If anyone is needing any trees removed or worked on let me know I've climbed for ten years now and can take care of anything you need help with very reasonably priced. Feel free to call me 850-530-2225 Brandon


----------



## k-p (Oct 7, 2009)

B-Rod said:


> If anyone is needing any trees removed or worked on let me know I've climbed for ten years now and can take care of anything you need help with very reasonably priced. Feel free to call me 850-530-2225 Brandon


Yes! Will call you today if you're willing and able to come to Ft Walton Beach? Everybody I call either doesn't show up or call back but that's modus operundi around here.


----------



## CCC (Sep 3, 2008)

Don't use eager beaver !!!!!!!!


----------



## polar21 (Nov 5, 2007)

Do you have insurance/bonded? I have a big oak tree that needs to be trimmed back off the roof . Interested?


----------



## timeflies (Oct 3, 2007)

polar21 said:


> Do you have insurance/bonded? I have a big oak tree that needs to be trimmed back off the roof . Interested?

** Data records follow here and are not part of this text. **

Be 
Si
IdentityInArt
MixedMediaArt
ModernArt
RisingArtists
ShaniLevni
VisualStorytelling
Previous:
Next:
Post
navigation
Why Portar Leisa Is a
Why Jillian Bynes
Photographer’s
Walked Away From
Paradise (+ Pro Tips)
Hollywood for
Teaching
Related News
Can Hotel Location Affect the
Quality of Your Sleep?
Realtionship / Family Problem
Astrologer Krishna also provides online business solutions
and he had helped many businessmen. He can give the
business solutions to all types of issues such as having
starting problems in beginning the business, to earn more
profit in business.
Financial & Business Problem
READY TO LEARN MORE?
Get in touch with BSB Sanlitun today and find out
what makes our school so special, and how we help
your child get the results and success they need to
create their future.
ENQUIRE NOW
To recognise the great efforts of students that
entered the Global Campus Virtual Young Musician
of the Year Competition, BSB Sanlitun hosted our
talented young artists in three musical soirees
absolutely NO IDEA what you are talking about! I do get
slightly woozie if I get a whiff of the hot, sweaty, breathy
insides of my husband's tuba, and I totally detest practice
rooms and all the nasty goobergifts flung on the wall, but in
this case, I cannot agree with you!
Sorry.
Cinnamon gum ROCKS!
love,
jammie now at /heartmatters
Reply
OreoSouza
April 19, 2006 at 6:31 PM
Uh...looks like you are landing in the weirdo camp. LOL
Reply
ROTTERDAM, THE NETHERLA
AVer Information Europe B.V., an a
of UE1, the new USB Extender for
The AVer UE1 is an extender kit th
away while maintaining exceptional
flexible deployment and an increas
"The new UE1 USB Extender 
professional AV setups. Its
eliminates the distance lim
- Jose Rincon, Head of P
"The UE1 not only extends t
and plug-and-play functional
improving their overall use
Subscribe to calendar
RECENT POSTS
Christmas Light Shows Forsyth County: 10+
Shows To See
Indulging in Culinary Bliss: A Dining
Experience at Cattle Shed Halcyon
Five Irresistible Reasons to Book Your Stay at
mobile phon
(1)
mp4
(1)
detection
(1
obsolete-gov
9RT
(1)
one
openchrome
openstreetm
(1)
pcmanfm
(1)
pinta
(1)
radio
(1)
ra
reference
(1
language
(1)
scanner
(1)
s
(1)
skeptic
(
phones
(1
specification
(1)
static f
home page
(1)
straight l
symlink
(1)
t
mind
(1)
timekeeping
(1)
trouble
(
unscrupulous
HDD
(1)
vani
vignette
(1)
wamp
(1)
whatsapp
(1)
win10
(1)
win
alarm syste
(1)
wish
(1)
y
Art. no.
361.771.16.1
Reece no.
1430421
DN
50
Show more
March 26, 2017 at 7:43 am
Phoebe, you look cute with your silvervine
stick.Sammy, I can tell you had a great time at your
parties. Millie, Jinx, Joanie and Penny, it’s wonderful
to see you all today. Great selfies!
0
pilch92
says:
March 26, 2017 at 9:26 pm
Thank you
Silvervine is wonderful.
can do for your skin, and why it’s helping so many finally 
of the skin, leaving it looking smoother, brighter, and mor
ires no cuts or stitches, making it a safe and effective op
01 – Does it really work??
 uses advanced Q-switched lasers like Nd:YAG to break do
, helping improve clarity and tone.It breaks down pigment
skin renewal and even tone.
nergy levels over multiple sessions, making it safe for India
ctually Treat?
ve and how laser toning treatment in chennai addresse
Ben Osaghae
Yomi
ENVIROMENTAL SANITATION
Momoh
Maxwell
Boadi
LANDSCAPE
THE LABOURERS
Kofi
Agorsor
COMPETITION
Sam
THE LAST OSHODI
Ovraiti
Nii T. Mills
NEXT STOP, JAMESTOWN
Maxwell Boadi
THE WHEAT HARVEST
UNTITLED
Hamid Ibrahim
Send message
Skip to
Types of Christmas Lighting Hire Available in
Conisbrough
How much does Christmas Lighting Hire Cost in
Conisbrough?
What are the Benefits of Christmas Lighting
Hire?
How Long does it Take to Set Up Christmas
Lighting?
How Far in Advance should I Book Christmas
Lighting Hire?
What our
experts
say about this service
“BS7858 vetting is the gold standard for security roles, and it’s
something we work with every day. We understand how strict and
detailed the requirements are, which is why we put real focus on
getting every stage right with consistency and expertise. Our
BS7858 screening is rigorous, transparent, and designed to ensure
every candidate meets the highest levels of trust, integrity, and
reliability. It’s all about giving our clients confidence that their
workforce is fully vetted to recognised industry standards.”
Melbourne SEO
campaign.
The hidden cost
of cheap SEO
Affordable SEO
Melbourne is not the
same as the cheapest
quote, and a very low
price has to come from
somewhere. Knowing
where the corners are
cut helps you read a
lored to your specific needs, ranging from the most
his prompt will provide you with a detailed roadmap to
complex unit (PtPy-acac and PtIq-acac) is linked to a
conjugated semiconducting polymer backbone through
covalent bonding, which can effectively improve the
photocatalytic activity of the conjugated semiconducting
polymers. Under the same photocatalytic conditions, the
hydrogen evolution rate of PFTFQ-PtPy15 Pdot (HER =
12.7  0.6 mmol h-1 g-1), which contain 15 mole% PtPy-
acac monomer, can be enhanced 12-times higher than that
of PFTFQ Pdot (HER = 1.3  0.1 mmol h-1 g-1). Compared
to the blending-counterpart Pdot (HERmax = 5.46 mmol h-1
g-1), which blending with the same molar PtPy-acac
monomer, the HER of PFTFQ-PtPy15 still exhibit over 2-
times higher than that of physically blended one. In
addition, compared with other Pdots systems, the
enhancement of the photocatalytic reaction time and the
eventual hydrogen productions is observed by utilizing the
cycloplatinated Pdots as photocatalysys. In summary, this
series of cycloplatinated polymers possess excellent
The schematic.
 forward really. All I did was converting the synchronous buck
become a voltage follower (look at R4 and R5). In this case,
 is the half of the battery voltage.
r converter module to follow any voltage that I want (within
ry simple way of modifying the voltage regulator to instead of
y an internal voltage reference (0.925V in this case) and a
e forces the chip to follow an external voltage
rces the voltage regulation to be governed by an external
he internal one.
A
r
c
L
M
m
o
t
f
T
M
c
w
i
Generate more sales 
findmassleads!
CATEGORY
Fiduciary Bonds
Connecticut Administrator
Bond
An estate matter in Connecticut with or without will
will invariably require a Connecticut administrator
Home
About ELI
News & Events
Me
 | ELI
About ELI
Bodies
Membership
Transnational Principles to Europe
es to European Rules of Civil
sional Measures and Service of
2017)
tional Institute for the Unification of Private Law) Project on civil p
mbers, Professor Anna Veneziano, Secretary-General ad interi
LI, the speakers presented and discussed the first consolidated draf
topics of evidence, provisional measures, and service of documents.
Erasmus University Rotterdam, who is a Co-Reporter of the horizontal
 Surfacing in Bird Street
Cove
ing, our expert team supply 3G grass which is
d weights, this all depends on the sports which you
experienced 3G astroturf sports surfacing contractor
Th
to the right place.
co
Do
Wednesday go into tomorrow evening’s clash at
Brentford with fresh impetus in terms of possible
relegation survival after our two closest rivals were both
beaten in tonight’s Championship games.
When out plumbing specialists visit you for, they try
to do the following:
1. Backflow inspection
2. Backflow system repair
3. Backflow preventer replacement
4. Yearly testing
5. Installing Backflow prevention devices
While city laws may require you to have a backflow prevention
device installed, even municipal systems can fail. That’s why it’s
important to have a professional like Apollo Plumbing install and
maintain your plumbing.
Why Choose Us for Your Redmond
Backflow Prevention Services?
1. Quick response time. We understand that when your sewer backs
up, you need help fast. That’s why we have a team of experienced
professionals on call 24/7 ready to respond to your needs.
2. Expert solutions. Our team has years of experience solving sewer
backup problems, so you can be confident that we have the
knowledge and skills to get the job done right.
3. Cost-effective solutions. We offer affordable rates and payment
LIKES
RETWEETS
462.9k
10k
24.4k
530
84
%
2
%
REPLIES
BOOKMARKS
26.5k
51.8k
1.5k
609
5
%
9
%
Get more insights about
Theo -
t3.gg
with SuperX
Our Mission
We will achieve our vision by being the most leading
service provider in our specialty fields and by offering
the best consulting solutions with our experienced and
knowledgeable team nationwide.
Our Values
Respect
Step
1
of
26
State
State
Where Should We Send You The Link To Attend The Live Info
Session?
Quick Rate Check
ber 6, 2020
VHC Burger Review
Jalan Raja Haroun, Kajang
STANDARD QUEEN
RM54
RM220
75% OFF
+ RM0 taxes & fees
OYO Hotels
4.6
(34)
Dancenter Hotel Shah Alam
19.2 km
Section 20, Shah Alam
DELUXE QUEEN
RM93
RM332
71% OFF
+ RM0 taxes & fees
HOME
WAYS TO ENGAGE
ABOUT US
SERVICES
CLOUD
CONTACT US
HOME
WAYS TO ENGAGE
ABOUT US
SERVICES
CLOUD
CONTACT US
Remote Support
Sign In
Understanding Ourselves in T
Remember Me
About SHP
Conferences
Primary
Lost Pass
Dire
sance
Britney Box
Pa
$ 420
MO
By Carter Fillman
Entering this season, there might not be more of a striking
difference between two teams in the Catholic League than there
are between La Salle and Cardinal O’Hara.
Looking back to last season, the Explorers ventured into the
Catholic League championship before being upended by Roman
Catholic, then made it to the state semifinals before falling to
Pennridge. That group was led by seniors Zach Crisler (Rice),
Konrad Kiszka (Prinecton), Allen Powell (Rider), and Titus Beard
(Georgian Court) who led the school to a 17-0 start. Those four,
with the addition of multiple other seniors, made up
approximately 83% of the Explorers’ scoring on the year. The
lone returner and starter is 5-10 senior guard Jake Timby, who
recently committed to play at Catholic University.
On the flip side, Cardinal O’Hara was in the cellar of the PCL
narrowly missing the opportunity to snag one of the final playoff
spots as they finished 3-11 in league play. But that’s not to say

Me too! I have two I have wanted out for a while now, but they are hanging over the house. Insurance would be a must, but I have work for you.


----------



## polar21 (Nov 5, 2007)

Timeflies,
Have you gotten any quotes to have them removed? I need to call around next week and start to get some estimates...


----------



## B-Rod (Feb 16, 2010)

I haven't been insured in some time I was working under someone but I guess I'm gonna go spend the money and get insurance again.


----------



## Bravo55 (Oct 26, 2013)

*Tree Cut Down*

I Just purchased property on Bayou Grande and I would like a Tall pine tree cut down on a Vacant lot !! Call me at 337-304-6945 if possible 

Thanks


----------



## B-Rod (Feb 16, 2010)

Thanks for all the calls and work it's nice to be busy working instead of looking for work thanks pff


----------



## B-Rod (Feb 16, 2010)

I've been busy for a while but I'll be available from Tuesday until Christmas if anyone needs some trees taken care of I could use the extra cash for Christmas. Thanks Brandon


----------



## Jason (Oct 2, 2007)

Where u at Brandon, and would ya go to Crestview???


----------



## jaster (Oct 7, 2007)

I got one that needs water 2 times a week!!!! Lol jk Brother


----------



## B-Rod (Feb 16, 2010)

Pm sent Jason


----------